Parlons d’aïkidô (enfin, essayons)
Il y a peu de temps, on m’a communiqué l’adresse d’un article intitulé La danse combative de l’aïkido posté dans la rubrique « Style de vie » du site internet du magazine féminin Biba, en me demandant ce que je pouvais bien en penser. Grosso modo, après lecture en diagonale, ce n’était pas du bien. Après réflexion, je me suis dit que cet article était un excellent support pour expliquer comment ne pas parler d’une discipline qu’on ne connaît visiblement pas, même superficiellement. La preuve ? Le titre, pour commencer. Si la comparaison à la danse est souvent vécu péjorativement, plusieurs personnes vous feront remarquer que l’aspect « connaissance du corps et de soi-même » est un point central de la pratique de la danse, et les danseurs à haut niveau sont bien souvent le résultat d’un travail acharné. Ceci étant dit, l’aïkidô ne peut se confondre avec la danse (quelle qu’en soit la forme), sauf peut-être avec des danses guerrières (qui existent réellement), ne serait-ce que par ses origines, les volontés exprimées de son créateur (le fameux « irimi et atémi ») et les différentes pratiques proposées.
L’introduction qui suit est une collection de poncifs : on y retrouve les mots clés « art martial » et « sport de combat » (un sujet en soi, que l’on peut par exemple trouvé abordé ici), « se concentrer », « bien se connaître », « gérer son stress ». Vous reconnaissez l’aïkidô ? Bien.

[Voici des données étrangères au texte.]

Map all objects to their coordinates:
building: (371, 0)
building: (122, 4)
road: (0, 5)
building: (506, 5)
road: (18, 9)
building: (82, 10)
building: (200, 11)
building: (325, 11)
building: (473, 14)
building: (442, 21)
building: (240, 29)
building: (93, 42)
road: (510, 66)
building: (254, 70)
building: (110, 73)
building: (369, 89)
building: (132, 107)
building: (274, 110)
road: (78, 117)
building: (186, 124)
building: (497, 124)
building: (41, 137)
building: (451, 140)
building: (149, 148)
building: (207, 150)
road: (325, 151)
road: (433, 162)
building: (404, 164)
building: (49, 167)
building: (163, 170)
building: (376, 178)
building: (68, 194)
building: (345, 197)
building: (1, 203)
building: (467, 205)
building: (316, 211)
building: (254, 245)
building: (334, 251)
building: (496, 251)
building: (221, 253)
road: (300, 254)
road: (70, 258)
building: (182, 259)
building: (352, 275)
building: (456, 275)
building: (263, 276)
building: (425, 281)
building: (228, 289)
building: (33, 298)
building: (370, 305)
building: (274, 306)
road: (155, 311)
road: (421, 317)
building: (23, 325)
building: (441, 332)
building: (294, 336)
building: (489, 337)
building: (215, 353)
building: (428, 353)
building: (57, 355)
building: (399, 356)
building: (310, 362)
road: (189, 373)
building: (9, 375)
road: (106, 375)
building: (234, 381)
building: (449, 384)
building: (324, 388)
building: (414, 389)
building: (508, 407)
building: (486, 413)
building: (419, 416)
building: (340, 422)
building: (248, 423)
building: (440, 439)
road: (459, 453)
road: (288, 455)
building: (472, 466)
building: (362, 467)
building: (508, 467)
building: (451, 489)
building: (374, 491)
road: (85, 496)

Et quoi d’autre ? Mots clés suivi de « L’aïkido n’est pas destiné à vaincre, mais à trouver le moyen de se défendre en utilisant les faiblesses de son adversaire. » Certes. Ce qui s’oppose à « sport de combat », et pose la question sur ce qu’est se défendre (et ce que sont les faiblesses de son adversaire). Ça commence décidément très mal, car vous n’avez qu’une très vague idée de ce que peut-être l’aïkidô.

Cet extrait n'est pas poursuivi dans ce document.